La lealtad a la Patria nos convoca
Este 17 de octubre nos encuentra distantes de la unidad nacional que pregonaba Juan Domingo Perón, dominados por profetas que han colonizado demasiadas conciencias.
Desde la asunción del gobierno libertario, se intenta transformar en mala palabra las premisas de independencia económica, soberanía política y justicia social, la misma que dio dignidad al trabajador. Estas banderas apuntaladas aquel histórico 17 de octubre de 1945, se enfrentan a un modelo que va en dirección opuesta. Es como un Braden o Perón.
Discutimos por modelos de país disimiles, pero preocupa y duele que haya compatriotas que vean un buen cambio donde hay entrega, necesidad y tristeza. Estamos estancados y en una espiral de incertidumbre. Por eso hoy el pueblo trabajador tiene que ser una vez más protagonista, el motor de la organización y militante de la concientización. Si lo logramos, será una nueva gran conquista.
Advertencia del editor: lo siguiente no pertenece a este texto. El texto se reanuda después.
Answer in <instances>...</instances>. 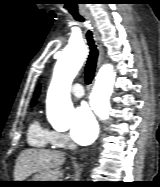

No tenemos dudas que la patria está en peligro y debemos reaccionar. Será necesario generar otro 17 de octubre, esta vez no para reclamar la libertad de Perón, sino para un deber mayor: salvar a la Argentina de la dependencia, de la injusticia social, de la ausencia de sensatez y sensibilidad.
Depende de todos volver a ser ese “pueblo de la patria” del que habló Perón el 17 de octubre, unido en una reconstrucción soberana. Pero primero ordenemos nuestra cabeza y nuestro espíritu, como nos aconsejó Perón, para luego estrecharnos en un abrazo de verdadera civilidad de pueblo sufriente que tantas veces salió a la calle exigiendo que se respetara su voluntad y su derecho.
A pesar de los desaciertos, no habrá perfidia ni maldad humana que pueda estremecer a un pueblo grandioso en sentimiento y capacidad.